Adding the novel CD20 inhibitor ublituximab to ibrutinib offered improved response rates and greater depth of response over ibrutinib alone in patients with relapsed/refractory chronic lymphocytic leukemia (CLL), according to results of the phase III GENUINE trial (abstract 7504).

“Ibrutinib has transformed the management for patients with relapsed CLL,” said Jeff P. Sharman, MD, of the Willamette Valley Cancer Institute and Research Center in Eugene, Oregon. “Unfortunately for patients with high-risk molecular features, such as 11q deletion, 17p deletion, or TP53 mutation, relapses remain problematic, and improving clinical outcomes in this patient population remains an unmet medical need.”

In earlier studies, ublituximab showed single-agent activity in rituximab-refractory CLL patients, and a phase II trial in combination with ibrutinib showed an overall response rate of approximately 88%.

Sharman presented results of the GENUINE trial at the 2017 American Society of Clinical Oncology (ASCO) Annual Meeting in Chicago. The open-label trial randomized 126 patients to either ublituximab plus ibrutinib (64 patients) or ibrutinib alone (62 patients); 9 patients never received treatment. The trial initially planned overall response rate (ORR) and progression-free survival (PFS) as co-primary endpoints, but due to enrollment problems the investigators reduced the target number of patients and changed PFS to a secondary endpoint.

All patients had relapsed/refractory CLL, with confirmed presence of 17p deletion, 11q deletion, and/or TP53 mutation. Patients had a mean age of 67 years, and a mean time from diagnosis to randomization of approximately 6.5 years.

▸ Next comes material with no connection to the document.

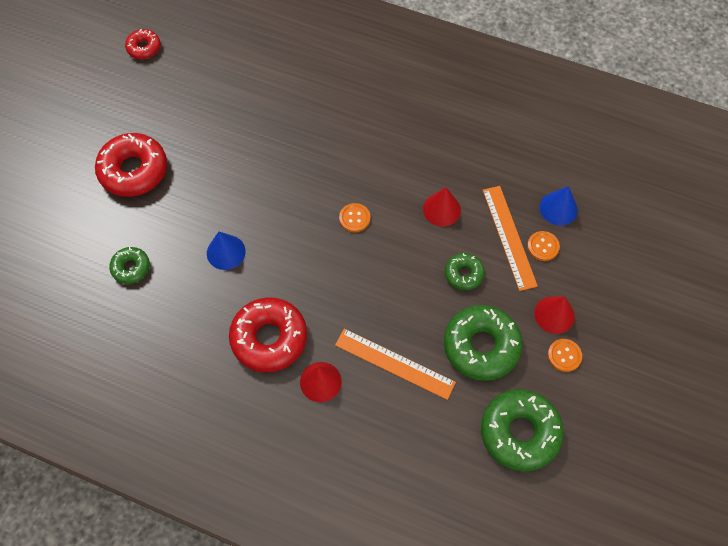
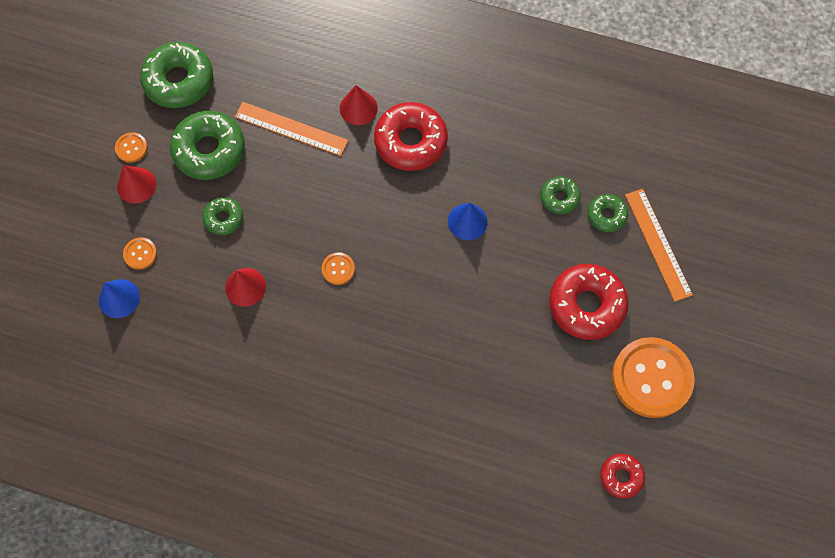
camera: 175 degrees right, 5 degrees up
(90, 247) = (606, 215): none -> green donut
(96, 111) = (651, 378): none -> orange button
(508, 237) = (175, 261): orange ruler -> orange ruler (658, 244)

The combination therapy patients had an ORR of 78%, compared with 45% with ibrutinib alone (P < .001). Furthermore, 19% of ublituximab patients were minimal residual disease (MRD)-negative, compared with 2% of ibrutinib monotherapy patients. In the combination group, 66% of patients had a more than 75% change in nodal size, compared with 52% of monotherapy patients.

The hazard ratio for progression with ublituximab was 0.559 (95% CI, 0.216–1.443; P = .229), but again, the study’s slow enrollment meant it was not adequately powered to assess PFS.

The safety profile was generally similar to that seen with ibrutinib alone, with the exception of infusion reactions. More than half of the ublituximab patients (54%) experienced an infusion reaction of any grade, and 5% had a grade 3/4 infusion reaction; oral ibrutinib obviously resulted in no such reactions.

“The GENUINE study met its primary endpoint, demonstrating that ublituximab in combination with ibrutinib yields superior ORR to ibrutinib alone, with greater number of responses and greater depth of response,” Sharman concluded.

Nitin Jain, MD, of MD Anderson Cancer Center in Houston, was the discussant for the session, and he agreed that the addition of ublituximab may offer a promising option in relapsed/refractory patients. “Certainly a longer follow-up of this study would be required to see what happens to these patients over time,” he said.